New reporting now suggests the air campaign known as Operation Epic Fury was broader than we were told. Reuters says Saudi Arabia carried out unpublicized strikes inside Iran in late March, and the Wall Street Journal reports the United Arab Emirates struck Iran’s Lavan Island refinery in early April. If true, Gulf monarchies quietly joined the fight, changing the game and the questions we should be asking.
What the reporting actually says
Reuters reported that Saudi Arabia “launched numerous, unpublicized strikes on Iran,” based on Western and Iranian officials who spoke to reporters. The story says the Saudi moves came in late March and were described by one source as “tit‑for‑tat strikes in retaliation.” The Wall Street Journal separately reported that the UAE struck the Lavan Island oil refinery, triggering a large fire and knocking much of the plant offline.
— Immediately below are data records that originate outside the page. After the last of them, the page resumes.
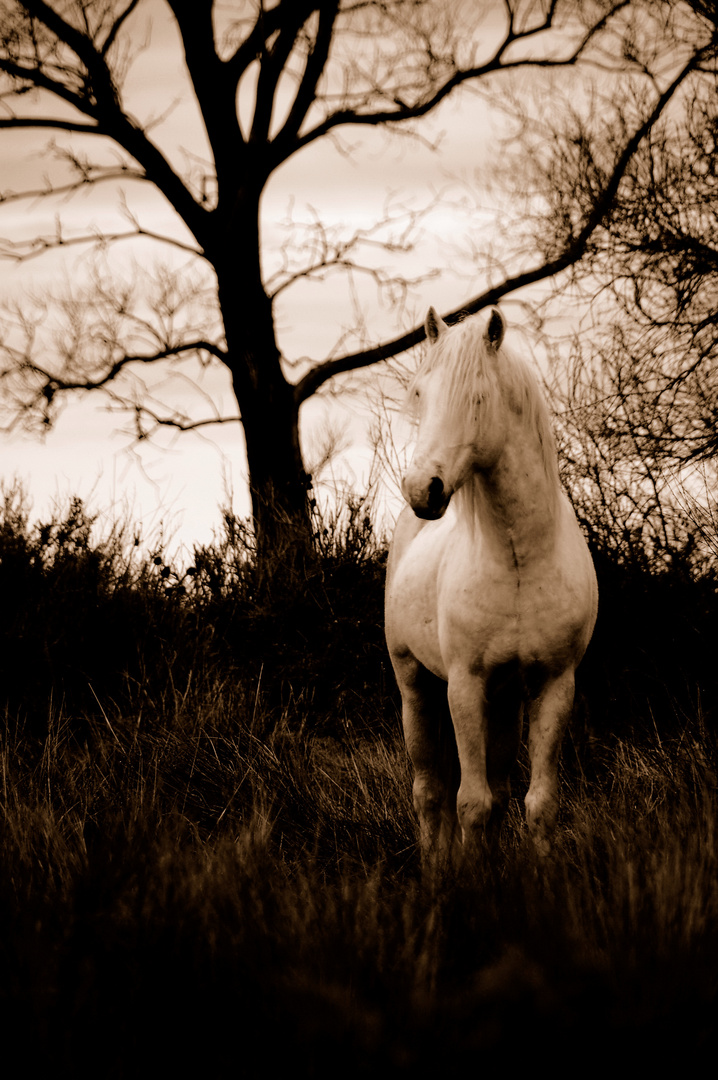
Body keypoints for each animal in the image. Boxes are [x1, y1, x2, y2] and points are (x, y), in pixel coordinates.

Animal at [384, 308, 595, 864]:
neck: (519, 558)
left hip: (504, 701)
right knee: (430, 792)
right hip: (415, 686)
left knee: (497, 791)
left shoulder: (553, 685)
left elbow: (536, 802)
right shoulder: (464, 684)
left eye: (477, 398)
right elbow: (470, 803)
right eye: (420, 393)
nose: (422, 490)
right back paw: (436, 868)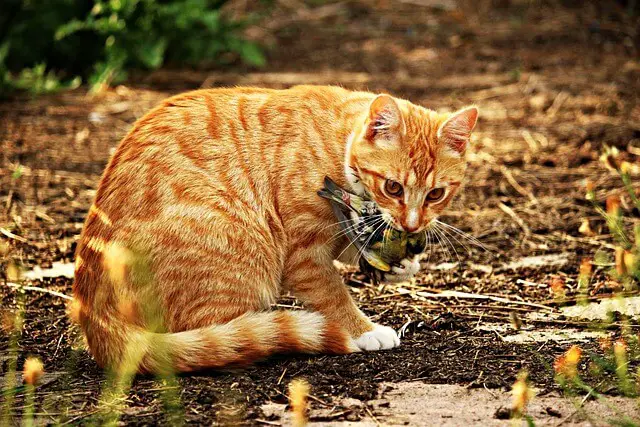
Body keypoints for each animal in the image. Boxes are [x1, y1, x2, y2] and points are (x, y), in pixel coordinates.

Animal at [72, 85, 478, 372]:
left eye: (437, 194)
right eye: (393, 187)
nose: (412, 223)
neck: (338, 146)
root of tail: (93, 316)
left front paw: (401, 263)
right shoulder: (304, 254)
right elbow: (334, 294)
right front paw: (364, 330)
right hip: (242, 249)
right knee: (216, 338)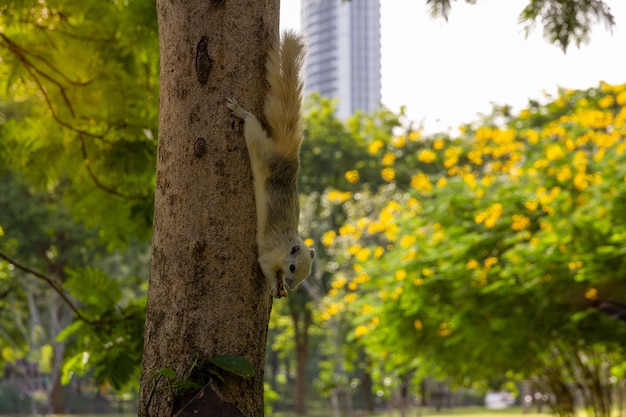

Both governments have declined to publicly confirm the strikes, and Reuters and the WSJ relied on anonymous sources.
Why this matters: more than headlines
This is not trivia. If Gulf partners were striking Iranian soil, it widens the roster of direct combatants and shows a sharper regional alignment against Tehran. That matters for how the West thinks about escalation and deterrence. Anonymous sourcing means we should be cautious — but multiple reputable outlets reporting similar, independent details makes the story plausible and serious, not a rumor to shrug off between coast-to-coast speeches.
Questions for Washington and Gulf capitals
The big unanswered question is coordination. Did the United States know? Was President Donald Trump and Secretary of State Marco Rubio briefed or tacitly approving these moves? Or did Riyadh and Abu Dhabi act on their own? The WSJ said U.S. officials privately welcomed Abu Dhabi’s participation, which suggests at least some alignment. Still, Americans deserve transparency about whether U.S. policy and operations were coordinated with these covert actions.
What comes next
There’s an upside in strength: Gulf states finally moving from stern words to real action is a strategic shift that could help check Iran’s aggression. There’s also danger — covert strikes raise the risk of miscalculation and complicate any fragile ceasefire. Officials in Riyadh, Abu Dhabi and Washington should answer plainly: what happened, why, and who knew. Until then, expect Iran to test boundaries and for hawks in the region to see this as proof that pressure works. Which, for the record, it does — when it’s applied with teeth instead of sermons.